In 2017, Gerhard Richter fulfilled his collectors’ deepest, darkest dream: he announced he was done with painting. That same year, he dragged his giant squeegee across canvas for the last time. It was a calculated move from a calculating man, whose mechanical approach to painting has only continued to climb in acclaim. Now, with his painting oeuvre declared complete, Fondation Louis Vuitton in Paris offers a sweeping retrospective — one that feels both monumental and uneasy in its timing.

Richter is often touted as one of our greatest living painters. His work has struck a chord with our contemporary world, accustomed to image saturation and indifference. His goal of creating pictures of “nothing,” using technological methods of copying photographs or mechanically maneuvering the squeegee, gives rise to feelings that are familiar to those who consume conflict content and humor reels in quick succession: a worrying mix of anguish and apathy.
For this exhibition, Fondation Louis Vuitton offered all of its galleries to Richter. In return, he brought his own conditions, appointing Nicholas Serota and Dieter Schwarz — who co-curated his 2011 Tate retrospective — to lead the project. Their chronological hang unfolds in nine sections, from Table (1962), his self-declared “first painting,” to a series of drawings he completed as recently as last year.

Each “gallery” summarizes more or less a decade of Richter’s production. The artist consistently oscillated between painting pictures of photographs and experimenting with chance-based processes like the squeegee and spatulas. This standardized curatorial approach works because Richter is a studio artist who viewed painting like an occupation, and investigated his artistic inquiries with the kind of repetition one might expect from an artisan.
Everything Richter does has a purpose. He has even wrested control over his oeuvre from the hands of art historians. Before Table, Richter had made several “informal” paintings, but this work is the starting hypothesis out of which everything else unfurls. Looking at the painting, one imagines the artist pushing and pulling his brush in frustration; a move akin to the artistic genius creating ex nihilo. Yet the apparently freeform defacement of the original image didn’t occur directly on the canvas at all. These dark, cloud-like streaks are actually a copy of the ink and solvent stains that had damaged the photograph Richter was working from.


Richter never paints from direct observation. Every image is mediated — first through photography, and, later, through digital processes, as in the “Strip” series (2011), where constructed lines of color hypnotize and nauseate. Beyond his photo paintings, Richter remains in search of objective modes of painting in which the author is distant or erased completely. His “Grey” series (1974), composed of large monochromatic rectangles, communicates a visual language that is entirely inhuman. They feel a bit too close to home today, as generative AI floods us with strangely authorless images.
The guest curators write in the exhibition catalogue that “you immediately recognize a Richter painting, but you don’t recognize his hand.” Indeed, Richter’s imprint comes not from gesture but from choice.
His decision to paint two blurred black-and-white family portraits — one of his smiling Uncle Rudi (1965) in his soldier’s uniform, the other of his Aunt Marianne (1965) holding him as a child — seems, at first, arbitrary. But Uncle Rudi was a Nazi, and Aunt Marianne, who suffered from schizophrenia, was sterilized and murdered under the Aktion T4 euthanasia program designed to “purify” the German race. Richter’s process may well be detached, but his subject matter skewers significant contradictions of humanity.

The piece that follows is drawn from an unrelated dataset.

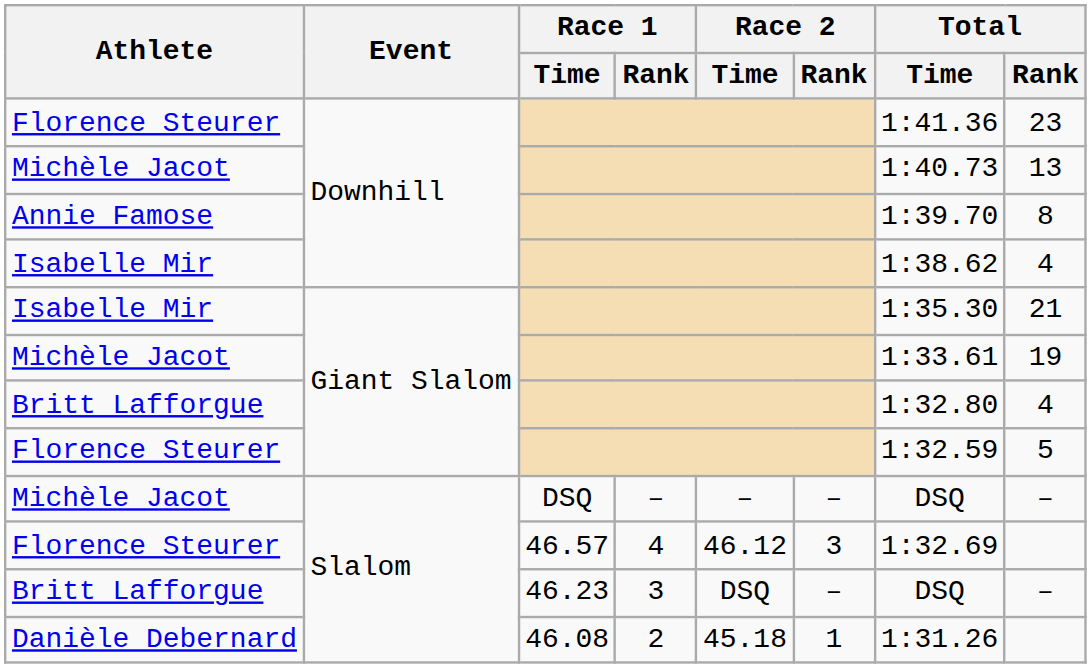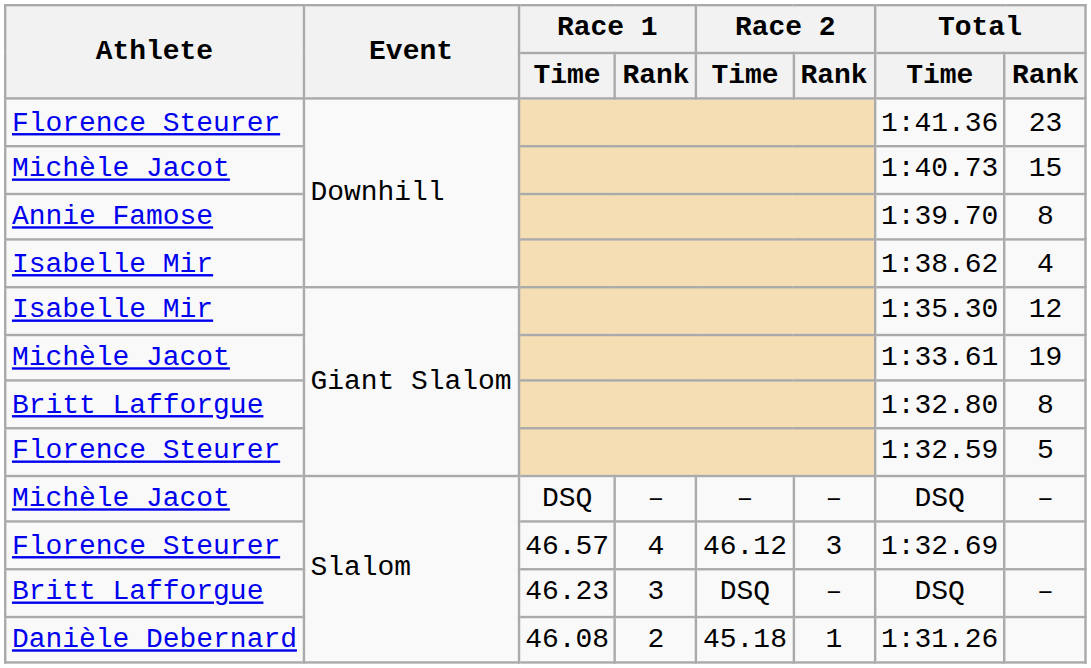Michèle Jacot / Downhill | Total / Rank: 13 -> 15
Isabelle Mir / Giant Slalom | Total / Rank: 21 -> 12
Britt Lafforgue / Giant Slalom | Total / Rank: 4 -> 8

Richter once said, “We’re always both: the state and the terrorist.” These squeamish dissonances are present in more ways than just the plastic, and while the exhibition echoes the Tate show’s curatorial approach, it comes to us in an entirely different context.
A clip from Richter’s 2011 documentary Gerhard Richter Painting went viral in the days before the opening of the exhibition. In it, the artist looks at his own paintings in a gallery and says, “Money is dirty.” Fondation Louis Vuitton is a private institution that was established in 2006 by Bernard Arnault, one of the richest men in the world. Arnault was under investigation over alleged money laundering in 2023, and last year, many who denounced the genocide in Palestine also called for a boycott of Arnault’s enterprises due to his investments in the Israeli cloud-based security company Wiz.

Richter’s work grapples with questions of erasure and messy personal and national histories, posed with a mechanical remove that actively invites intellectual distance and emotional ambiguity. In his foreword to the press kit, Arnault calls Richter “one of my favorite artists” and claims a connection to Richter’s approach that is akin to “a communion.” One has to ask: What does Richter’s ambiguity and distance mean in the context of Bernard Arnault’s art foundation?
Even if there are no easy answers, the question itself attests to the power of Richter’s work. If we find ourselves thinking — consciously or not — of the mass killing of Palestinian civilians while standing before the “Birkenau Paintings”(2014), that is up to us. Some might even ask how and why this is all still happening. At Fondation Louis Vuitton, Richter’s provocative indifference invites us to look at ourselves, and around us, for answers.